Скоро комната опустела, потому что полиция перевязала и увела с собою всех, и таким образом, по словам Державина, а может быть, и другого какого-нибудь пиита:
Словом, история Якова разыгралась трагически.
4
Однако в крепости я живу уже больше двух месяцев. Кровавые драмы, так занимавшие меня в первое время, начали уже мало-помалу проходить перед моими глазами, не особенно трогая сердце; нервы мои, как видно, сильно загрубели и стали неподатливы на впечатления. Соседей своих я узнал досконально и как-то привык к их позорной, преступной жизни, находя ей оправдание в легионах различных обстоятельств, под влиянием которых жили и действовали эти люди.

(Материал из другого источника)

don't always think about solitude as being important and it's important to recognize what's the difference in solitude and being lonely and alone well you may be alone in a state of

Теперь я хочу рассказать о своей соседке, жившей в стойле налево.
Раз я возвращался домой часа в два ночи. Грачонка еще бушевала, но Колосов уже спал. Кромешная тьма охватывала нашу улицу со всех сторон. Покосившиеся старые домишки глядели какими-то отвратительными сырыми склепами. Изредка в подобном склепе чуть брезжил огонек где-нибудь на чердаке — знать, тоскует какая-нибудь погибшая душа, благо хоть ночная тишь способна вызвать подобную душу на размышление о бесконечно лютом горе, гнетущем ее изо дня в день. Я скоро добрался до своей Арбузовской крепости. Только что я успел потушить свечу и лечь, соседка вошла в свою берлогу. Я встал с кровати и начал смотреть в щелку (нужно заметить, что тонкие перегородки моей комнаты все были усеяны дырами). Маша (так звали соседку) зажгла свечку, села к столу и, подперши голову руками, о чем-то сильно задумалась. Лицо ее мало-помалу начало принимать все более и более печальное выражение, наконец крупные слезы покатились по щекам.

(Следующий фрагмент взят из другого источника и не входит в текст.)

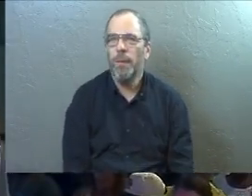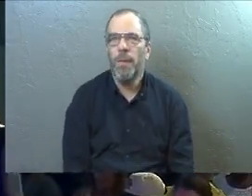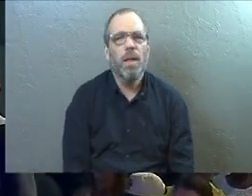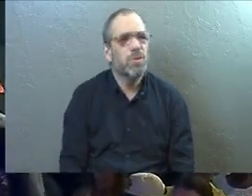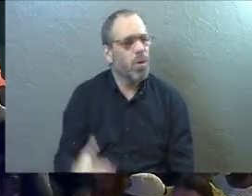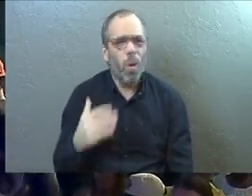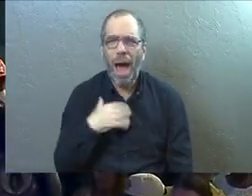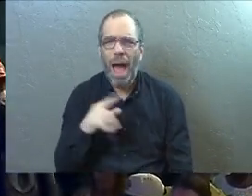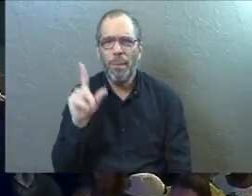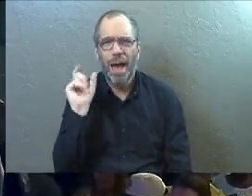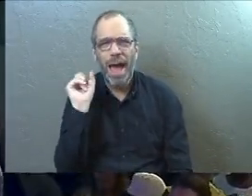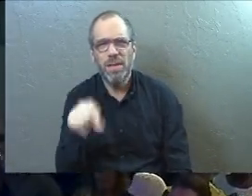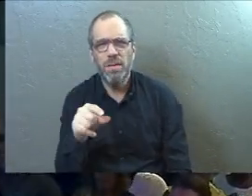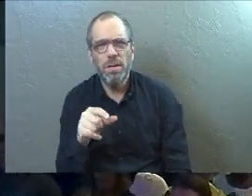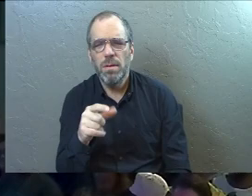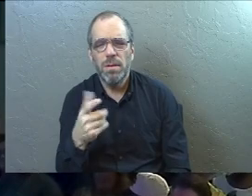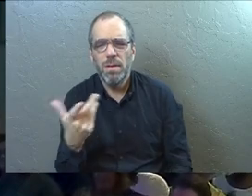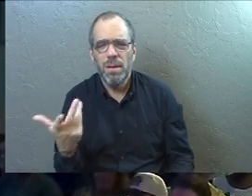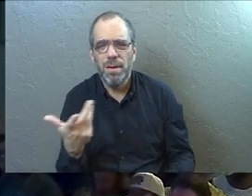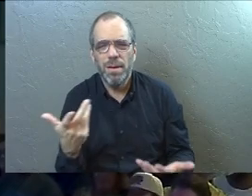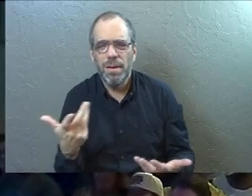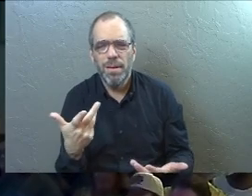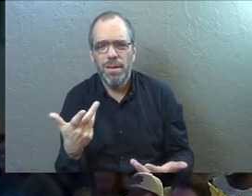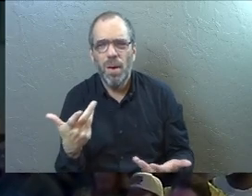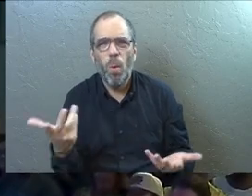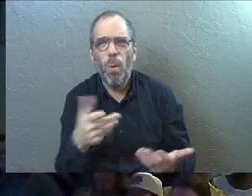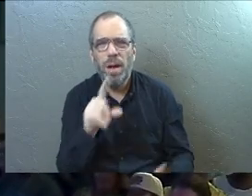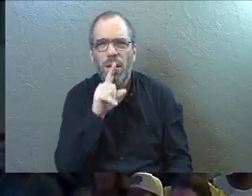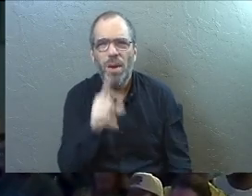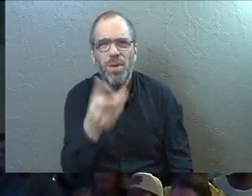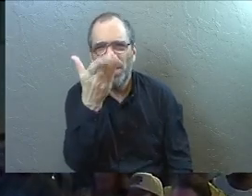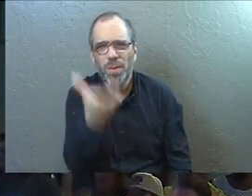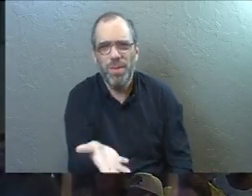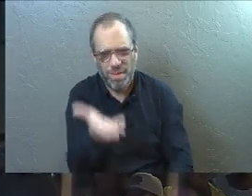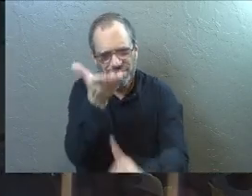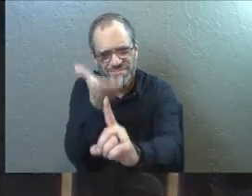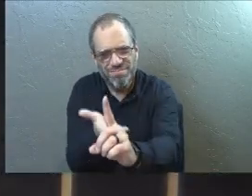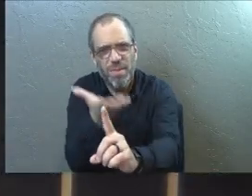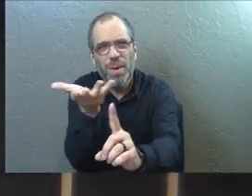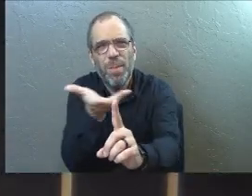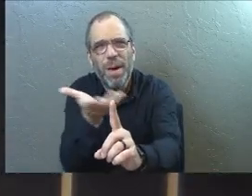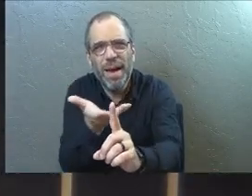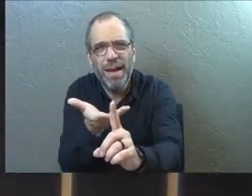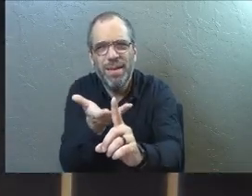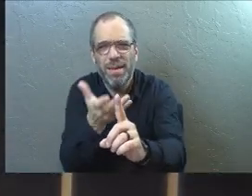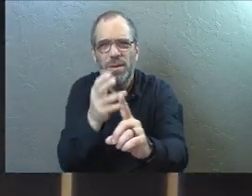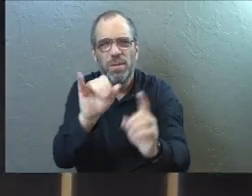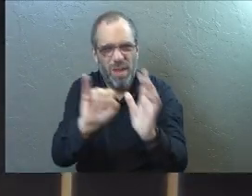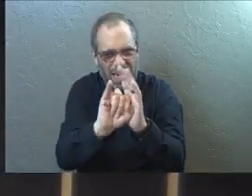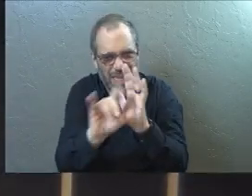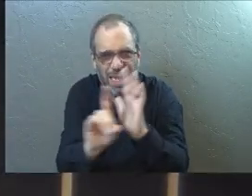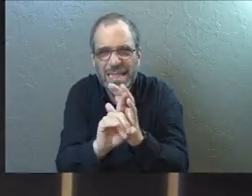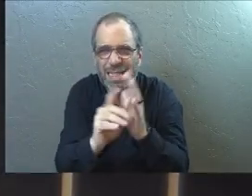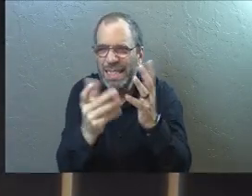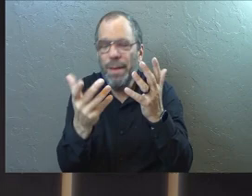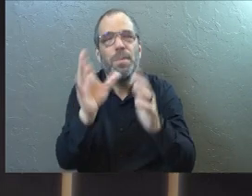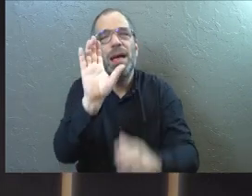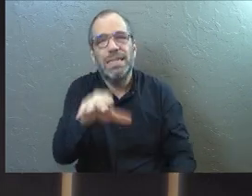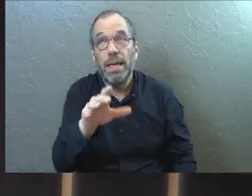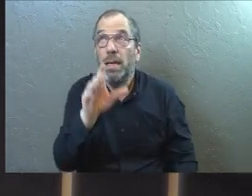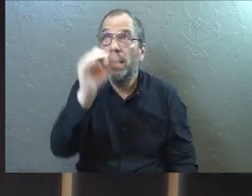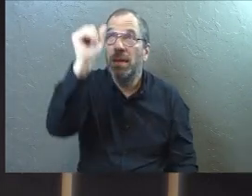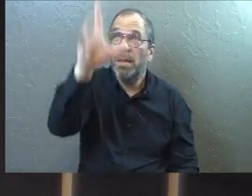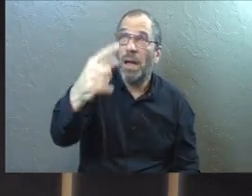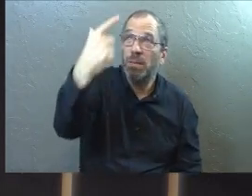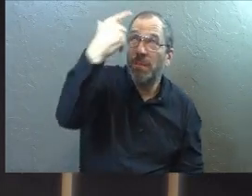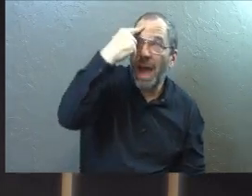The question is, what are you? What's the essence of you? Your identity. See, in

— Ох, господи, господи! — прошептала Маша и склонилась головою к столу.
Рыдания, тихие, сдержанные, вырывались из ее страдальческой груди; наконец несчастная не могла более переламывать себя и заголосила.
— Маша, о чем вы плачете? — спросил я ее.

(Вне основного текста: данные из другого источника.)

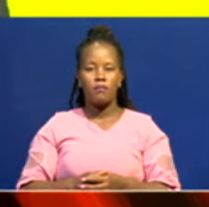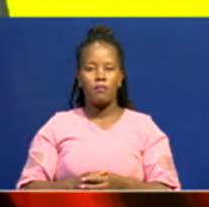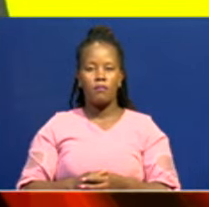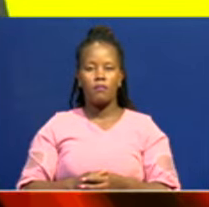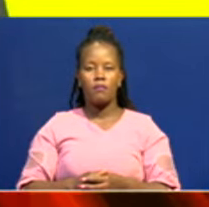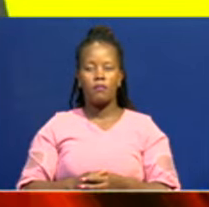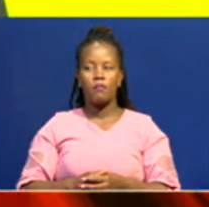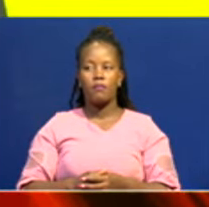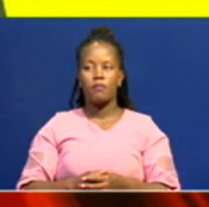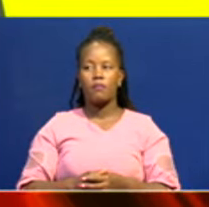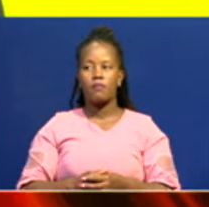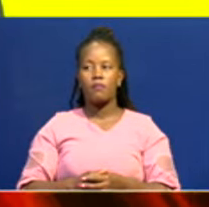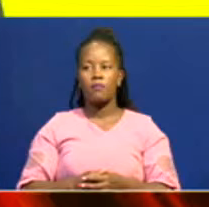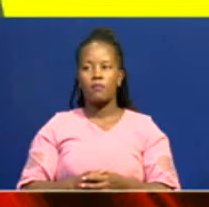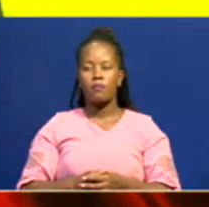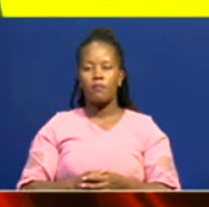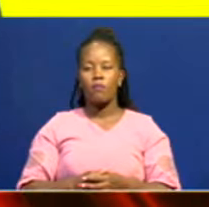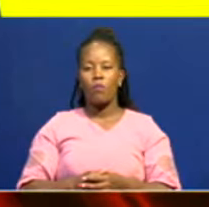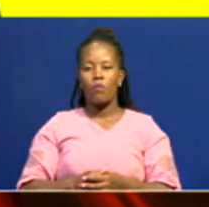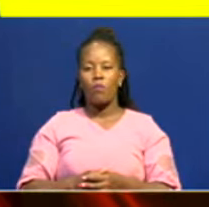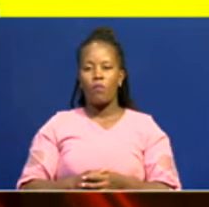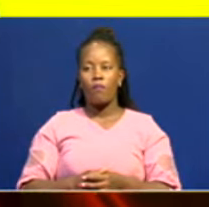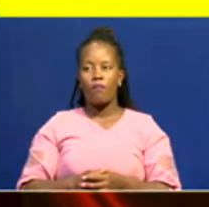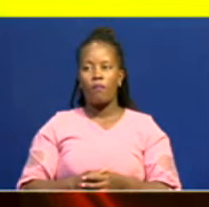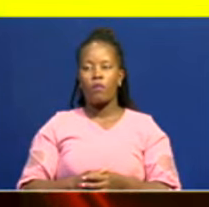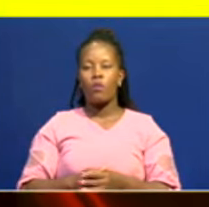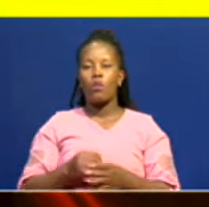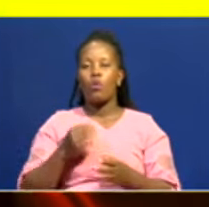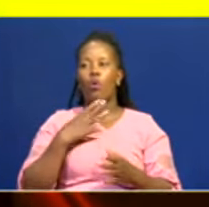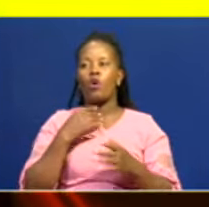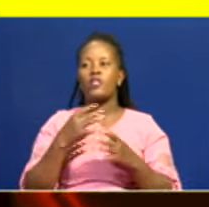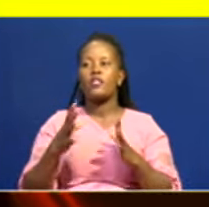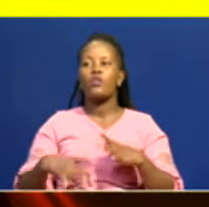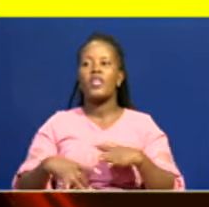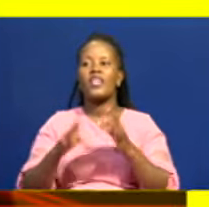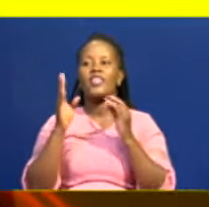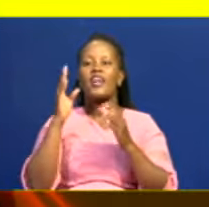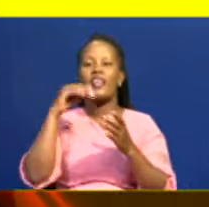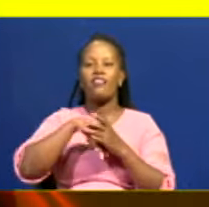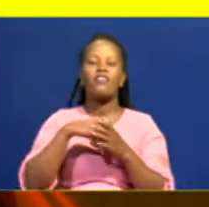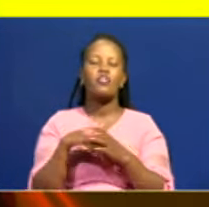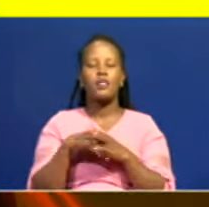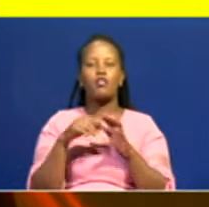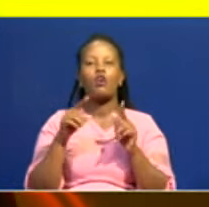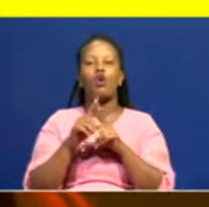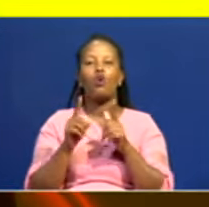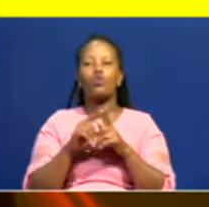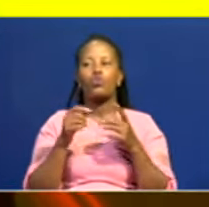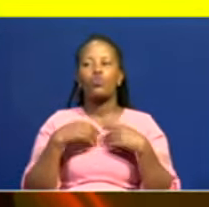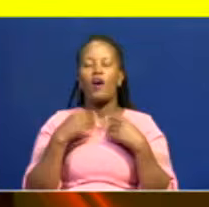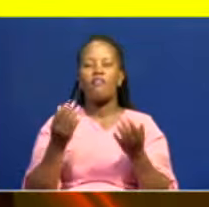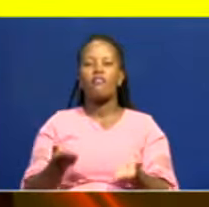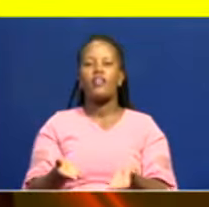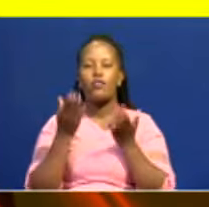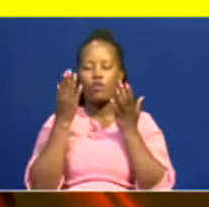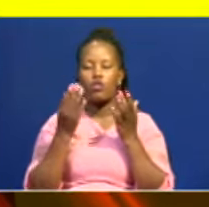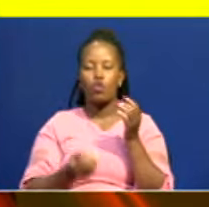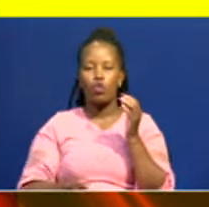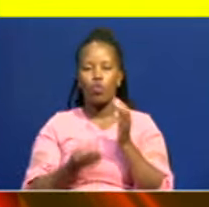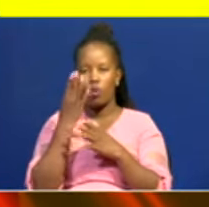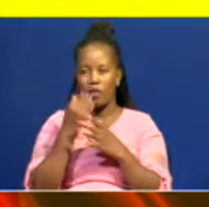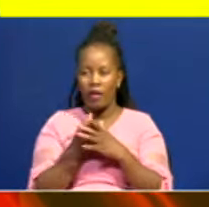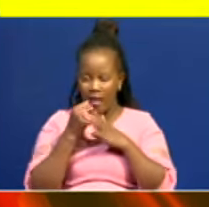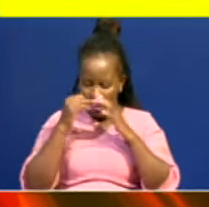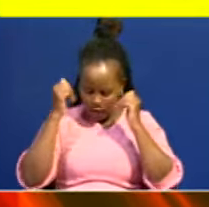It's essential for attracting investment and driving economic growth. Education can help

— Поди ты к черту! — крикнула со злобой Маша. Я понял неловкость своего вмешательства и замолчал.
— Нет ли водки? — крикнула мне Маша через несколько времени.
— Нет, — отвечал я.
— А деньги есть?
— И денег нет.
— А туда же суешься с расспросами, шут гороховый!
Я молчал.
— Слушай! — крикнула мне соседка.
— Что?
— Научи меня, как отмстить одному человеку.
— За что же?
— Да тебе что за дело? ты только научи.
— Как же я могу научить, когда я не знаю, за что нужно мстить?
— Он надсмеялся надо мной.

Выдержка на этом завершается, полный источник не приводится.